Dull humans forecasted that nuclear arms would end the world and slightly smarter humans suggested that we might wait for antimatter, nanotech, genetically engineered pathogens or some other high-impact dangerous technology. As we’re seeing now, these problems are difficult. What appears to be less difficult is AGI.
So, even though it’s not in the interest of the continuity of the species, humanity can’t help but to race redundantly at breakneck pace toward this new technological capability, embodying a slightly disguised, concentrated and lethal version of one of the oldest and most fundamental problems our species has ever faced. That AI alignment is not taken more seriously could be seen as a reflection of “really impressive people” actually not having paid much mind to the alignment problems embedded in and endemic to who we are.
Should one introduce really impressive people to AI alignment? Maybe, but one must remember that magic appears unavailable and that for various reasons, it is predictably the case that most people, even “really impressive” people, will not consider the problem to be more than an abstract curiosity with even the best presentation. So to evangelize about AI alignment seems most useful as a fulfillment of one’s personal / social interests rather than much of a useful tool to increase work to save the species.

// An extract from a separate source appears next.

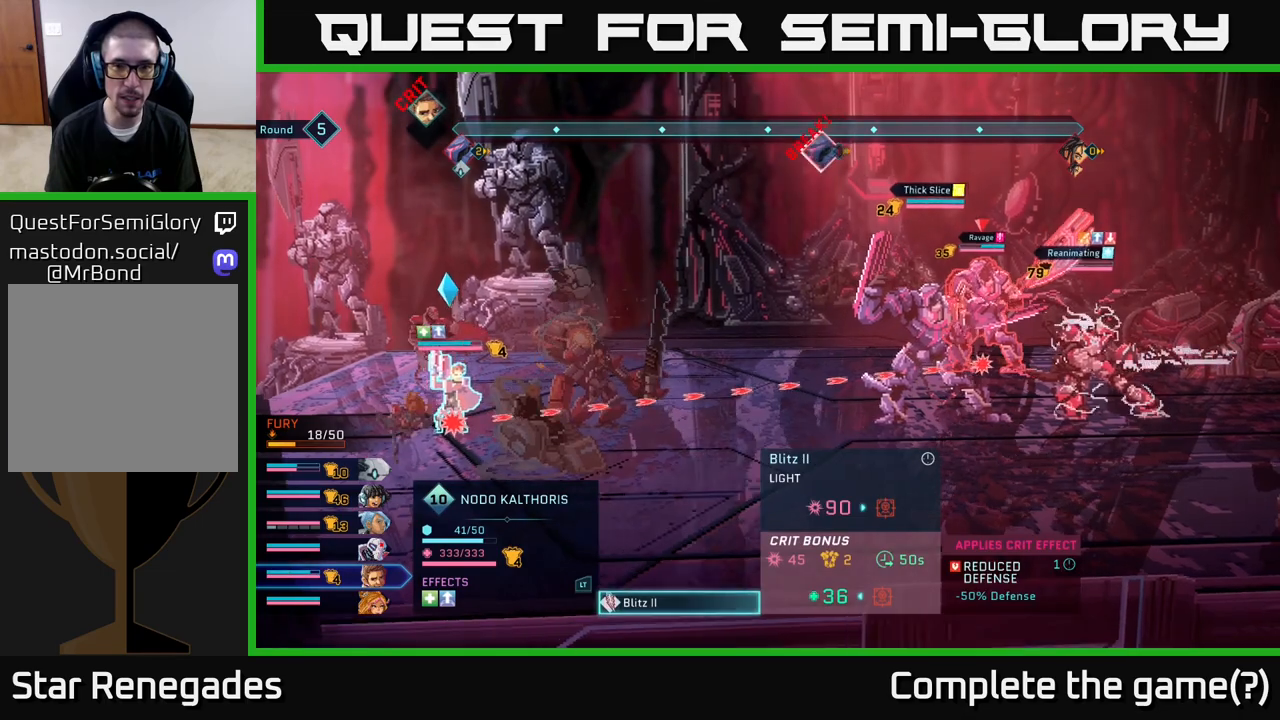
Gameplay with a controller (Xbox layout); each line is a JSON object with the inputs held at the frame after it. "events" lists button and stick changes between this image and that frame as [ms after this image, input, new state], when the widget could be followed in between.
{"buttons": [], "left_stick": "center", "right_stick": "center", "events": [[17, "A", "down"], [83, "A", "up"]]}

Full disclosure: it’s not clear that alignment is a meaningful concept, it’s not clear that humans have meaningful or consistent values, it’s very much not clear that continuing the human species is a good thing (at any point in our history, past, present or future) from an S-risk perspective, and it’s not clear that humans have any business rationally evaluating the utility in survival and reproduction as these are goals we’re apparently optimized for. So it should be the case that this post is written with less motivation to evangelize.